How Apple's "Find My" Feature Works
Matthew Green intelligently speculates about how Apple’s new “Find My” feature works.
If you haven’t already been inspired by the description above, let me phrase the question you ought to be asking: how is this system going to avoid being a massive privacy nightmare?
Let me count the concerns:
- If your device is constantly emitting a BLE signal that uniquely identifies it, the whole world is going to have (yet another) way to track you. Marketers already use WiFi and Bluetooth MAC addresses to do this: Find My could create yet another tracking channel.
- It also exposes the phones who are doing the tracking. These people are now going to be sending their current location to Apple (which they may or may not already be doing). Now they’ll also be potentially sharing this information with strangers who “lose” their devices. That could go badly.
- Scammers might also run active attacks in which they fake the location of your device. While this seems unlikely, people will always surprise you.
The good news is that Apple claims that their system actually does provide strong privacy, and that it accomplishes this using clever cryptography. But as is typical, they’ve declined to give out the details how they’re going to do it. Andy Greenberg talked me through an incomplete technical description that Apple provided to Wired, so that provides many hints. Unfortunately, what Apple provided still leaves huge gaps. It’s into those gaps that I’m going to fill in my best guess for what Apple is actually doing.
Nobody • June 20, 2019 3:35 PM
Unless bluetooth can be disabled and this feature be turned off, we can safely assume apple will have all private keys and will track us all the time without anyone being able to disable it.
Bluetooth being on will drain battery.
The feature itself is designed to always send data, hiding itself within normal traffic. Does not inspire confidence.
Apple has control over your device and any pretense they will honor any private keys on your device is laughable.
I find it hard to believe Matthew Green doesn’t consider such basic issues.

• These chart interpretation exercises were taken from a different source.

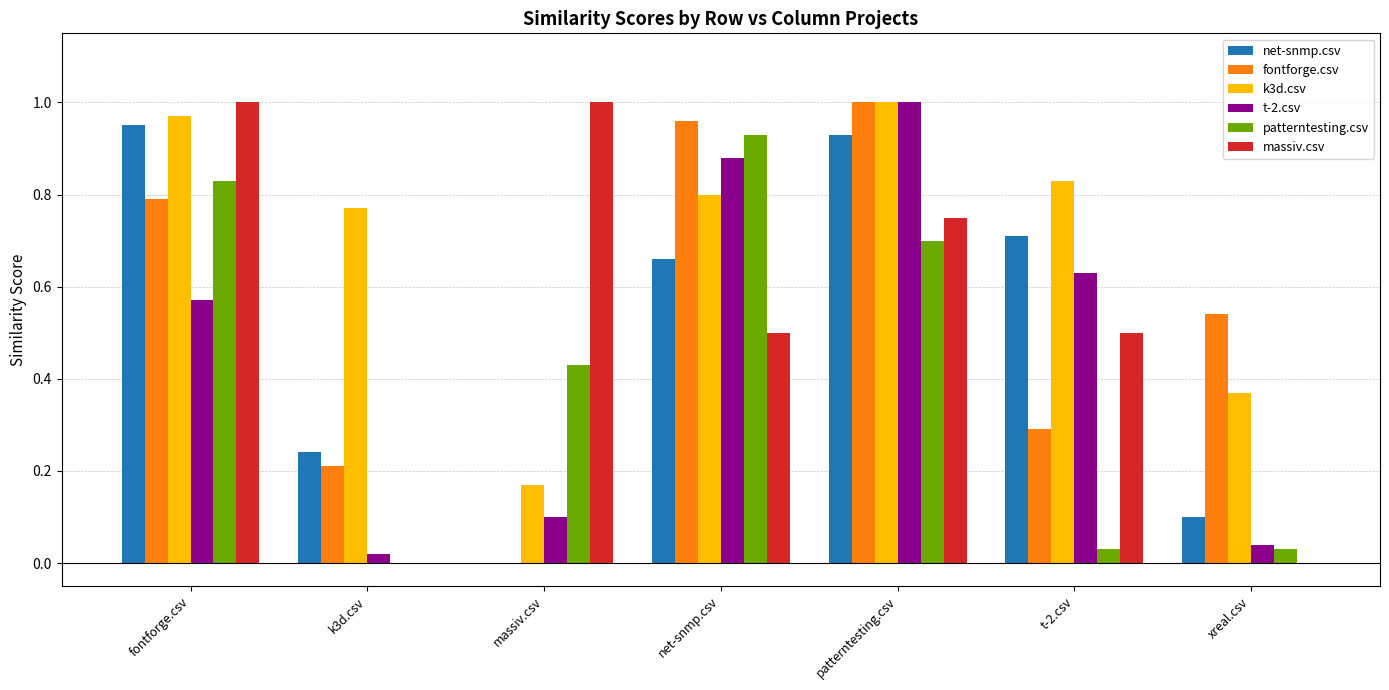

Is it true that massiv.csv equals 1.2 at patterntesting.csv?

False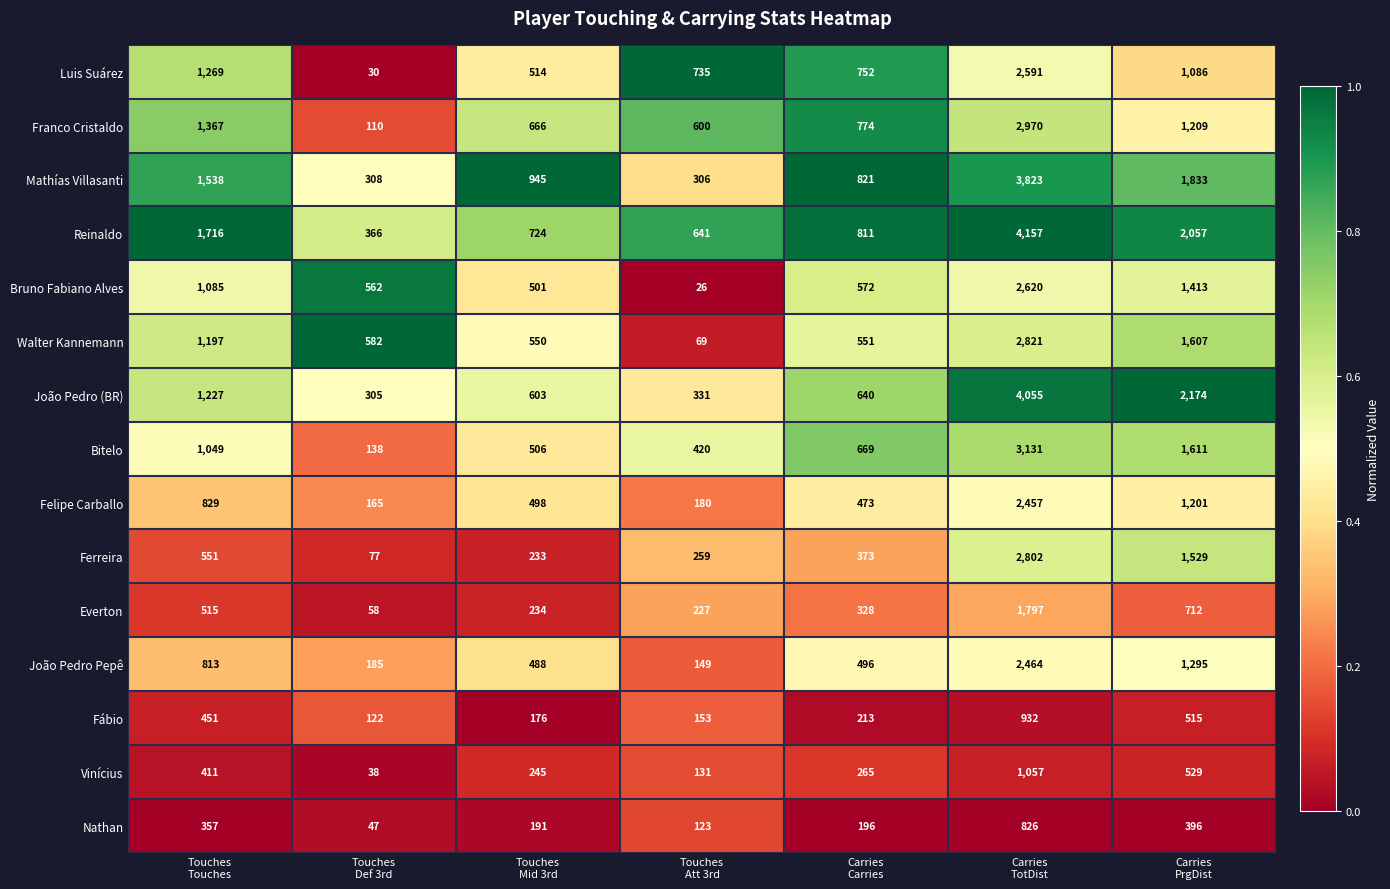

What is the average value of the João Pedro Pepê series?

841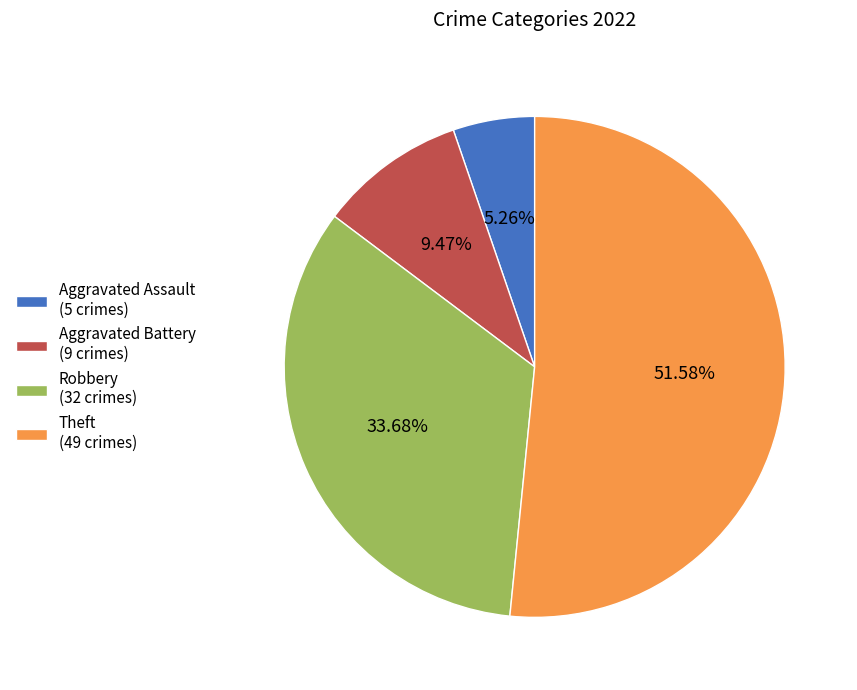

Between Theft and Aggravated Battery, which is larger?

Theft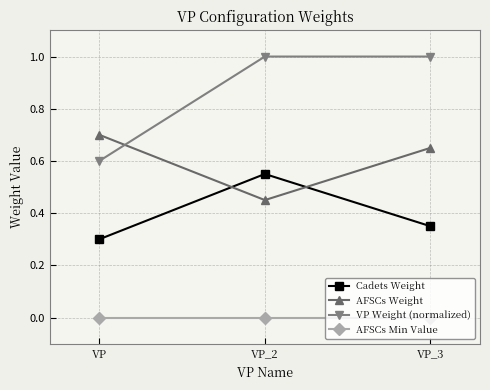

Between VP and VP_3, which series saw the biggest shift?

VP Weight (normalized)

If bluetooth can be disabled then this feature will turn useless. If it turns itself on during standby it will enable tracking. Only disabled bluetooth can’t be tracked or triangulated.
Using this feature will equate to accepting tracking. Enabled bluetooth, wifi, nfc, always means you can be tracked, the equation and logistics to make use of it just becomes harder to solve.
Encryption gets broken and badly implemented all the time, it cannot solve this problem because the end user will remain unable to verify everything required for this to work properly. One exploit and you’ve lost your keys.